Here’s what the campaign said:
"John McCain was correctly reflecting his position, he just inadvertently said the word ‘cap’ instead of ‘target,’" said spokesman Tucker Bounds.
Today’s comment was a response to a question about mandatory "targets" for renewable energy — McCain believes that a cap-and-trade system provides enough market incentive for investment in renewables. If that’s the case (and many environmentalists would disagree), then mandatory targets wouldn’t be necessary.
McCain advisor Douglas Holtz-Eakin also defended McCain’s response to Greenwire. Here’s what McCain said then:
It’s not quote mandatory caps. It’s cap-and-trade, OK. It’s not mandatory caps to start with. It’s cap-and-trade. That’s very different. OK, because that’s a gradual reduction in greenhouse-gas emissions. So please portray it as cap-and-trade. That’s the way I call it.
Here’s what Holtz-Eakin said:
… McCain’s Greenwire response sounded confusing because he thought the interviewer was implying that there were mandatory caps on emissions for individuals and companies — not on the system as a whole.
Still no explanation from the campaign for McCain’s remarks in January’s GOP debate in Florida. Here’s that exchange:
Tim Russert: Senator McCain, you are in favor of mandatory caps.
McCain: No, I’m in favor of cap-and-trade. And Joe Lieberman and I, one of my favorite Democrats and I, have proposed that — and we did the same thing with acid rain.
And all we are saying is, “Look, if you can reduce your greenhouse gas emissions, you earn a credit.

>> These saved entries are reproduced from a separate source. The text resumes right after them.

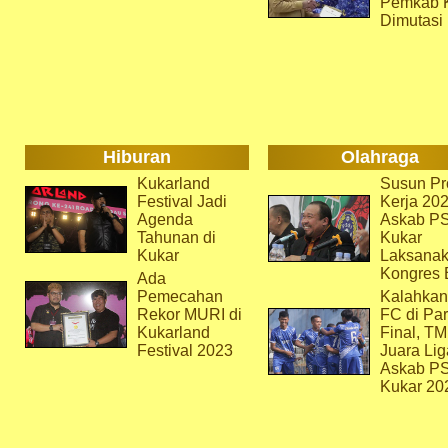
Pemkab 
Dimutasi
Hiburan
Olahraga
Kukarland
Susun Pr
Festival Jadi
Kerja 202
Agenda
Askab P
Tahunan di
Kukar
Kukar
Laksana
Kongres 
Ada
Pemecahan
Kalahkan
Rekor MURI di
FC di Par
Kukarland
Final, T
Festival 2023
Juara Lig
Askab P
Kukar 20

If somebody else is going to increase theirs, you can sell it to them.” And, meanwhile, we have a gradual reduction in greenhouse gas emissions.
To be fair, these examples don’t establish that McCain flatly doesn’t understand there’s a mandatory cap in his cap-and-trade plan. A more likely explanation is that this is domestic policy and McCain simply doesn’t have his heart in it. He strikes the right pose, but it’s an inch deep — he’s not committed enough to it to overcome his instinctive conservative aversion to the word “mandatory.”
He supports a "market-based program" to "beat climate change" in the abstract, but he also wants gas tax holidays, domestic drilling incentives, megapork for nuclear and coal, no boosts in sector-specific efficiency or fuel economy standards, limited public investment, and enormous tax cuts. When the abstraction bumps into the conservative interest group, the abstraction gives way.